なんの前知識もなく見始めたのでナチスが絡んでいることすら知らなかった。こういう女性を扱った映画をほぼ初めて観て、とっても考えさせられました。法学部の教授の言葉、「問題は“悪いこと”だったかではなく“合法”だったかどうか」みたいな言葉が印象深い。仕事を全うしただけの無学で文盲の女性、不憫でならない。 -
原作(『朗読者』(新潮文庫))を一気に読んでから鑑賞。
読んでから観るべき映画。 -
昔この映画を見たけど、どんな物語だか忘れてしまっていた。なんかもう一度見てみたいと思って見てみたら良かった。

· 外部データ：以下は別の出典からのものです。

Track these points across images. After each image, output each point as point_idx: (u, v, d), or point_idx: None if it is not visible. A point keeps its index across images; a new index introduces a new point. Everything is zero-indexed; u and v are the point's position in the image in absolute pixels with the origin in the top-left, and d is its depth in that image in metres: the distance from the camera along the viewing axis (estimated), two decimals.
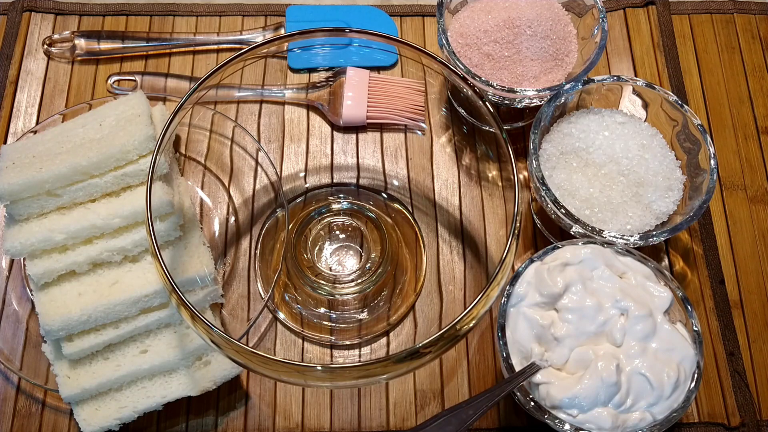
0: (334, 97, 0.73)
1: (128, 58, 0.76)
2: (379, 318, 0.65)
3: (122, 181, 0.62)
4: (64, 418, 0.61)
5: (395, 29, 0.77)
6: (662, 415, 0.54)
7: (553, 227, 0.68)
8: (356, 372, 0.50)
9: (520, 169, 0.71)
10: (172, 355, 0.60)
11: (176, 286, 0.51)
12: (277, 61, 0.76)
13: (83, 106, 0.70)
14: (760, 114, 0.75)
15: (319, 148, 0.72)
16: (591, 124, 0.65)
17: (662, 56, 0.76)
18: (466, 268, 0.67)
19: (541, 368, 0.54)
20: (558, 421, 0.53)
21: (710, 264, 0.68)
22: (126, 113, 0.65)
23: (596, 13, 0.66)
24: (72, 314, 0.58)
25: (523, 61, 0.66)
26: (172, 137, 0.70)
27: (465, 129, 0.73)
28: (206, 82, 0.58)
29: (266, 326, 0.65)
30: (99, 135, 0.63)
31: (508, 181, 0.68)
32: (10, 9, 0.77)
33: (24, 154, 0.63)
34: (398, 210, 0.70)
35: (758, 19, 0.79)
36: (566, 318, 0.55)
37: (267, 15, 0.78)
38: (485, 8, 0.68)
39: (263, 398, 0.62)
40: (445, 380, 0.63)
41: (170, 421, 0.61)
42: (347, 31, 0.61)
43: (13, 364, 0.62)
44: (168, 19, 0.78)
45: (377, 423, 0.62)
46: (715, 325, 0.66)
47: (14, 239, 0.59)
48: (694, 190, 0.62)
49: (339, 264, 0.67)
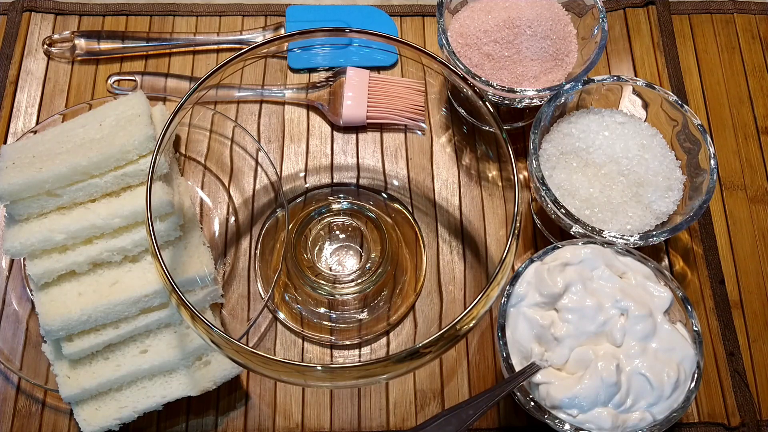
0: (334, 97, 0.73)
1: (128, 58, 0.76)
2: (379, 318, 0.65)
3: (122, 181, 0.62)
4: (64, 418, 0.61)
5: (395, 29, 0.77)
6: (662, 415, 0.54)
7: (553, 227, 0.68)
8: (356, 372, 0.50)
9: (520, 169, 0.71)
10: (172, 355, 0.60)
11: (176, 286, 0.51)
12: (277, 61, 0.76)
13: (83, 106, 0.70)
14: (760, 114, 0.75)
15: (319, 148, 0.72)
16: (591, 124, 0.65)
17: (662, 56, 0.76)
18: (466, 268, 0.67)
19: (541, 368, 0.54)
20: (558, 421, 0.53)
21: (710, 264, 0.68)
22: (126, 113, 0.65)
23: (596, 13, 0.66)
24: (72, 314, 0.58)
25: (523, 61, 0.66)
26: (172, 137, 0.70)
27: (465, 129, 0.73)
28: (206, 82, 0.58)
29: (266, 326, 0.65)
30: (99, 135, 0.63)
31: (508, 181, 0.68)
32: (10, 9, 0.77)
33: (24, 154, 0.63)
34: (398, 210, 0.70)
35: (758, 19, 0.79)
36: (566, 318, 0.55)
37: (267, 15, 0.78)
38: (485, 8, 0.68)
39: (263, 398, 0.62)
40: (445, 380, 0.63)
41: (170, 421, 0.61)
42: (347, 31, 0.61)
43: (13, 364, 0.62)
44: (168, 19, 0.78)
45: (377, 423, 0.62)
46: (715, 325, 0.66)
47: (14, 239, 0.59)
48: (694, 190, 0.62)
49: (339, 264, 0.67)
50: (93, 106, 0.70)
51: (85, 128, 0.65)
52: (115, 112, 0.65)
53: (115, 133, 0.63)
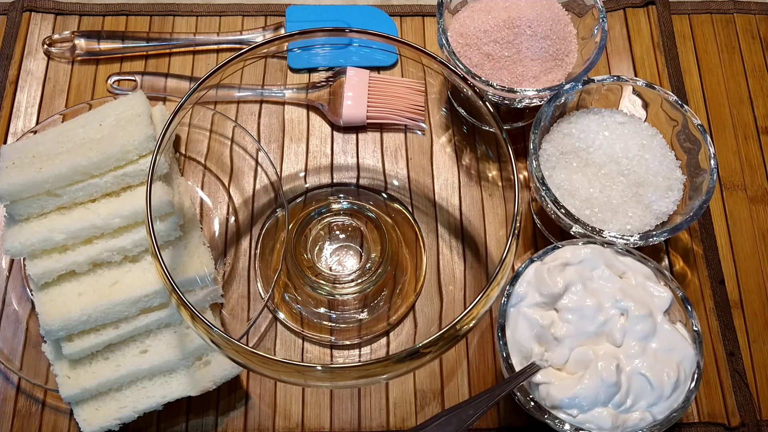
0: (334, 97, 0.73)
1: (128, 58, 0.76)
2: (379, 318, 0.65)
3: (122, 181, 0.62)
4: (64, 418, 0.61)
5: (395, 29, 0.77)
6: (662, 415, 0.54)
7: (553, 227, 0.68)
8: (356, 372, 0.50)
9: (520, 169, 0.71)
10: (172, 355, 0.60)
11: (176, 286, 0.51)
12: (277, 61, 0.76)
13: (83, 106, 0.70)
14: (760, 114, 0.75)
15: (319, 148, 0.72)
16: (591, 124, 0.65)
17: (662, 56, 0.76)
18: (466, 268, 0.67)
19: (541, 368, 0.54)
20: (558, 421, 0.53)
21: (710, 264, 0.68)
22: (126, 113, 0.65)
23: (596, 13, 0.66)
24: (72, 314, 0.58)
25: (523, 61, 0.66)
26: (172, 137, 0.70)
27: (465, 129, 0.73)
28: (206, 82, 0.58)
29: (266, 326, 0.65)
30: (99, 135, 0.63)
31: (508, 181, 0.68)
32: (10, 9, 0.77)
33: (24, 154, 0.63)
34: (398, 210, 0.70)
35: (758, 19, 0.79)
36: (566, 318, 0.55)
37: (267, 15, 0.78)
38: (485, 8, 0.68)
39: (263, 398, 0.62)
40: (445, 380, 0.63)
41: (170, 421, 0.61)
42: (347, 31, 0.61)
43: (13, 364, 0.62)
44: (168, 19, 0.78)
45: (377, 423, 0.62)
46: (715, 325, 0.66)
47: (14, 239, 0.59)
48: (694, 190, 0.62)
49: (339, 264, 0.67)
50: (93, 106, 0.70)
51: (85, 128, 0.65)
52: (115, 112, 0.65)
53: (115, 133, 0.63)
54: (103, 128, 0.64)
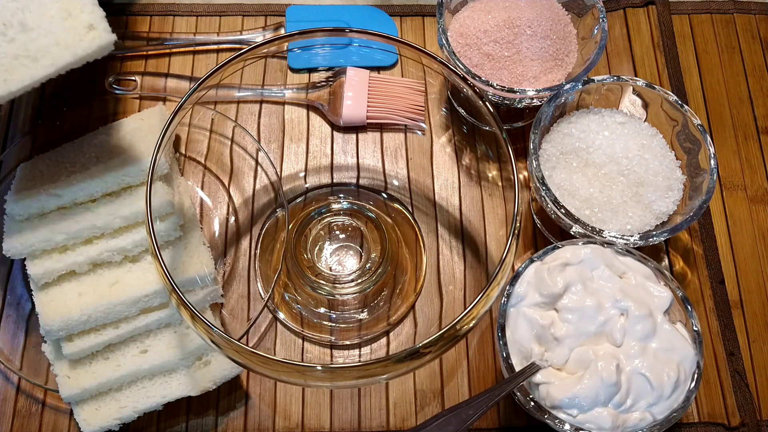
0: (334, 97, 0.73)
1: (128, 58, 0.76)
2: (379, 318, 0.65)
3: (122, 181, 0.62)
4: (64, 418, 0.61)
5: (395, 29, 0.77)
6: (662, 415, 0.54)
7: (553, 227, 0.68)
8: (356, 372, 0.50)
9: (520, 169, 0.71)
10: (172, 355, 0.60)
11: (176, 286, 0.51)
12: (277, 61, 0.76)
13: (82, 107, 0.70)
14: (760, 114, 0.75)
15: (319, 148, 0.72)
16: (591, 124, 0.65)
17: (662, 56, 0.76)
18: (466, 268, 0.67)
19: (541, 368, 0.54)
20: (558, 421, 0.53)
21: (710, 264, 0.68)
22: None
23: (596, 13, 0.66)
24: (72, 314, 0.58)
25: (523, 61, 0.66)
26: (172, 137, 0.70)
27: (465, 129, 0.73)
28: (206, 82, 0.58)
29: (266, 326, 0.65)
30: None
31: (508, 181, 0.68)
32: None
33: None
34: (398, 210, 0.70)
35: (758, 19, 0.79)
36: (566, 318, 0.55)
37: (267, 15, 0.78)
38: (485, 8, 0.68)
39: (263, 398, 0.62)
40: (445, 380, 0.63)
41: (170, 421, 0.61)
42: (347, 31, 0.61)
43: (13, 364, 0.62)
44: (168, 19, 0.78)
45: (377, 423, 0.62)
46: (715, 325, 0.66)
47: (14, 239, 0.59)
48: (694, 190, 0.62)
49: (339, 264, 0.67)
50: (93, 106, 0.70)
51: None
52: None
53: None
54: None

昔見た時はレイフ・ファインズの目線で見ていたことに今回気付いた。今回見た時はケイト・ウィンスレット目線で見ていた。
時間は物語の主人公を変えることを思い出した。 -
ムフフな場面を期待して見始めた^^;
途中からストーリーにどんどん入り込んでムフフな場面なんてどうでも良くなった。
色んな問題が含まれたとっても良い映画だね!
ちなみに見たのは修正版だと思う(T_T)
PS.自己に不利益な唯一の証拠が本人の自白である場合は有罪とされないのでは?